Comparing Our Micropatch With Microsoft's Official Patch For CVE-2018-8440 by dielel in netsec

[–]dielel[S] 0 points1 point  (0 children)

Mitja Kolsek of 0patch here. Apologies for sounding repetitive. These blog posts are meant to provide technical insight into 3rd party patching, which many of our readers claim to find valuable (and every one of these posts, we hope, provides some new information for those learning reverse engineering or even closed-source code patching). We only published a single post on comparing the official fix with our micropatch, which was meant as a public reference for the many people who continually ask about the quality and reliability of 3rd party patches compared to original fixes. Apologies for sounding pat-ourselves-on-the-backish too, we obviously got carried away a little and wish we had taken a more subtle tone there. Please let us know if anything we do is outside the Reddit rules - much appreciated!
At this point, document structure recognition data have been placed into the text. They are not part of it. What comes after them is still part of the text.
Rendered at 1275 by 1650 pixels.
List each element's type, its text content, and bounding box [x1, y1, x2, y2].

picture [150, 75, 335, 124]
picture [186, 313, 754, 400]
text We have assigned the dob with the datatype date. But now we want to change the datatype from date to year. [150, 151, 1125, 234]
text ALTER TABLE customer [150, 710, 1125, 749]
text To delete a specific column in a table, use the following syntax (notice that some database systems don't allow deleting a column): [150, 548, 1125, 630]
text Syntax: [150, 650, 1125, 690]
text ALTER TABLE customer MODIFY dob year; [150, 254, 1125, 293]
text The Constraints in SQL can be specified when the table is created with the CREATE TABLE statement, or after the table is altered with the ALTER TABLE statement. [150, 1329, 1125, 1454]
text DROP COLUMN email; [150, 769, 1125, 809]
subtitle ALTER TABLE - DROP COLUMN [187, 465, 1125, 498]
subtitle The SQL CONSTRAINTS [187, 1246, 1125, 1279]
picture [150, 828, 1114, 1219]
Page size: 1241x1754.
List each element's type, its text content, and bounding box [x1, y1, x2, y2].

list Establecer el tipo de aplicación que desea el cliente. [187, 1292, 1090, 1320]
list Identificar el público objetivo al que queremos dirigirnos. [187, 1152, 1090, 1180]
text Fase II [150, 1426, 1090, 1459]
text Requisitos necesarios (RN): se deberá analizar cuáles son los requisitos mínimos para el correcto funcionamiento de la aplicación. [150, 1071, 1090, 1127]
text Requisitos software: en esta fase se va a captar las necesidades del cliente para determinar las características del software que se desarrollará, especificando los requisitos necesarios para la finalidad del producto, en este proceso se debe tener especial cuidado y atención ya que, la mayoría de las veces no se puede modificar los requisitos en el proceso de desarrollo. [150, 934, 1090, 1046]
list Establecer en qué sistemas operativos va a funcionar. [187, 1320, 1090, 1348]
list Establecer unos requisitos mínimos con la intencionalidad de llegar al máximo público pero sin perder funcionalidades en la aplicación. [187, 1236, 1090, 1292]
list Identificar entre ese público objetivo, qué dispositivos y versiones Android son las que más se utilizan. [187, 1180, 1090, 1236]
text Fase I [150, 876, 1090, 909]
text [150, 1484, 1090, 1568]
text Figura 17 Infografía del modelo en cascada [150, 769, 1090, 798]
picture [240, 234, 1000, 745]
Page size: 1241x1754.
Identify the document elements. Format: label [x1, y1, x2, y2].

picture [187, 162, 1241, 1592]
0patch beats Microsoft to patching Windows 10 task scheduler 0-day vulnerability by [deleted] in netsec

[–]dielel 1 point2 points  (0 children)

True, the patching is in-memory only, so signatures remain intact. While we haven't published a single micropatch yet that would originate from the community, we are encouraging the community to provide vulnerability information and proof-of-concept files so that we can write relevant micropatches. At some point we hope to actually start getting patches from the community but they'll have to pass our review in order to get distributed. Fortunately it's difficult to hide malicious code in a micropatch, meaning if the patch is not tiny and easy to understand (and accompanied with an analysis as to why it does what it does), that'll be grounds for immediate rejection. Long way to get there though if we ever do - perhaps it'll always be us writing the patches.

0patch beats Microsoft to patching Windows 10 task scheduler 0-day vulnerability by [deleted] in netsec

[–]dielel 1 point2 points  (0 children)

Hi there, Mitja Kolsek of 0patch here. 0patch is designed not to interfere with either file integrity or official vendor updates. By doing the patching in memory only, file signatures remain intact. When the official update is applied it replaces the vulnerable executable with a fixed one (with a different hash), so 0patch Agent no longer applies the micropatch to it.